ホセアは口をぬぐって、友人である羊飼いに革袋を返し、丁寧に礼を言った。サマリヤの町からほとんど駆け通しだったので、汗と泥にまみれている。

「で、何をそんなにあわてていたんだい」

「神が、ゴメルを再び迎えに行け、と命じられたんだ」

 アモスは天を仰ぐようにして大きくため息をついた。

「ホセア、君はやさしい男だ。それはよく分かっている。しかし、ゴメルはやめておけ。初めに結婚すると言ったときにも、あれほど僕は反対しただろう。案の定、元の生活に戻ってしまったじゃないか。どう考えても、君にふさわしい女じゃない。君があんな女に関わって振り回されるのを見たくはないんだ」

 旧い友人だった。お互いに人付き合いが得意ではない上、生まれ育った環境からして接点も共通点もなかったが、なぜか昔から気が合った。一緒にいると、心が満たされるような気分になれる。しかしアモスは、その正義感の故にゴメルとの結婚には断固として反対した。まして家庭を捨てて逃げ出したゴメルを再び連れ戻しに行くことに、いまさら賛成するわけがなかった。

「きみの言いたいことはよく分かっているよ。賛成してもらえるとも、思っていない。でもね、わたしはゴメルとの関係を通して、神がどんなにイスラエルを愛しておられるのか、そして、神に背を向け続けるイスラエルのことをどんなに哀しんでおられるのかということを学ぶことができたのだ。だからわたしはこれからゴメルのところにもう一度行く。そして、神がイスラエルをあわれんで胸が熱くなっておられるということを、伝えようと思っている。それが、わたしに与えられた神のことばなんだ」

 力強く言い切るホセアの目は、アモスの心を強くとらえていた。


 ゴメルは、ホセアとの暮らしのことを思い出していた。二度と戻ることはできない。ならばせめて、ホセアの手で、石打ちにでもしてもらえないだろうか。そんなことを考えているとうち、部屋の幕が揺れた。また、次の客が来たらしい。

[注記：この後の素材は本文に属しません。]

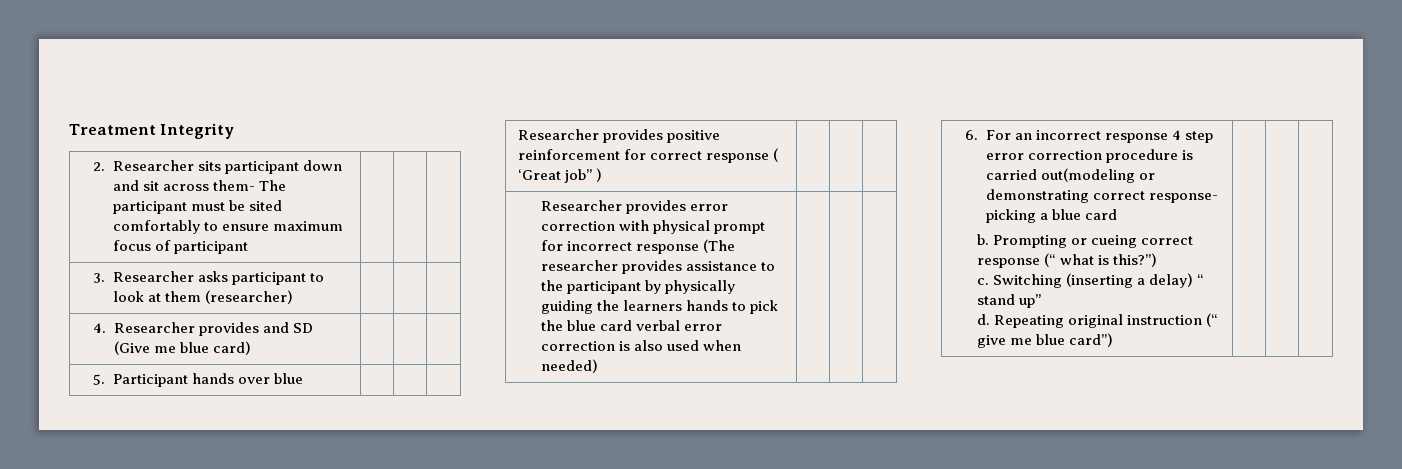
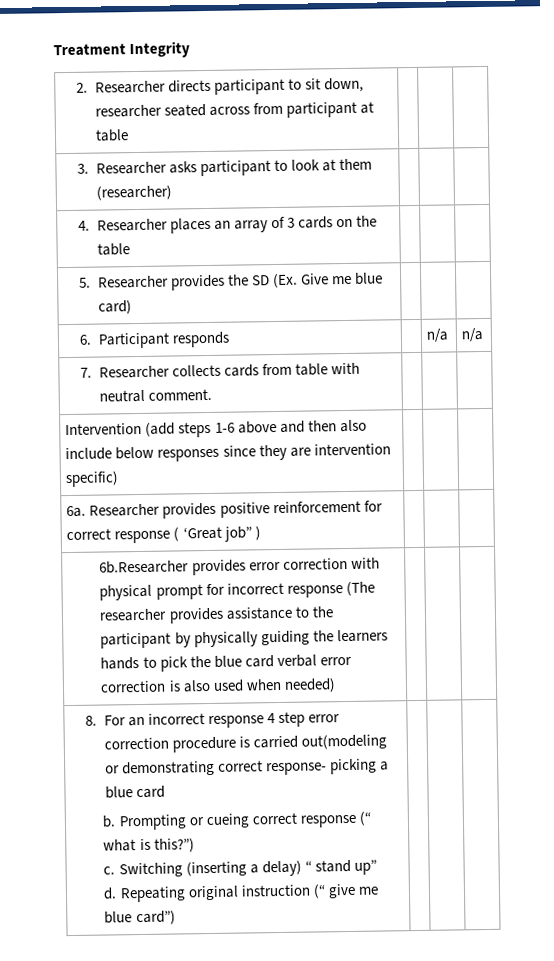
[197,160,342,174] [112,180,286,191] [112,200,282,214] [112,220,343,234] [112,240,248,254] sits participant down and sit across them- The participant must be sited comfortably to ensure maximum focus of participant -> [167,77,365,95] [94,101,375,118] [94,129,129,142] directs participant to sit down, researcher seated across from participant at table
[198,322,313,336] [113,341,251,355] [93,373,303,387] provides and SD (Give me blue card) | | | // 5. Participant hands over blue | | | // -> [169,215,378,234] [96,243,130,256] [79,272,384,291] [97,300,132,315] [79,331,230,349] [426,328,450,343] [461,327,485,343] [80,362,361,379] [98,388,212,403] [65,419,367,438] [65,443,391,462] [65,471,120,488] [66,505,87,518] places an array of 3 cards on the table | | | // 5. Researcher provides the SD (Ex. Give me blue card) | | | // 6. Participant responds | | n/a | n/a // 7. Researcher collects cards from table with neutral comment. | | | // Intervention (add steps 1-6 above and then also include below responses since they are intervention specific) | | | // 6a.
[540,200,622,211] Researcher -> [99,560,190,574] 6b.Researcher
[965,130,979,140] 6. -> [85,715,98,726] 8.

 何の喜びも感じられない、ひと時がまた始まる。絶望の眼差しを、部屋の入口に向けると、そこに現れた男の顔を見て、ゴメルは動けなくなった。

 立っていたのはホセアだった。相変わらず困ったような下がり眉で、ゴメルのことを見つめていた。

「神がきみのことを、もう一度愛せよ、と命じられたんだ」

相変わらず、下がり眉の困ったような顔で、ゴメルのことを見つめていた。

「でもわたしは……」

 ここから抜け出すことはできない。それをうまく言葉にすることはできなかった。するとホセアは少しはにかみながら、懐から銀貨を取り出して見せた。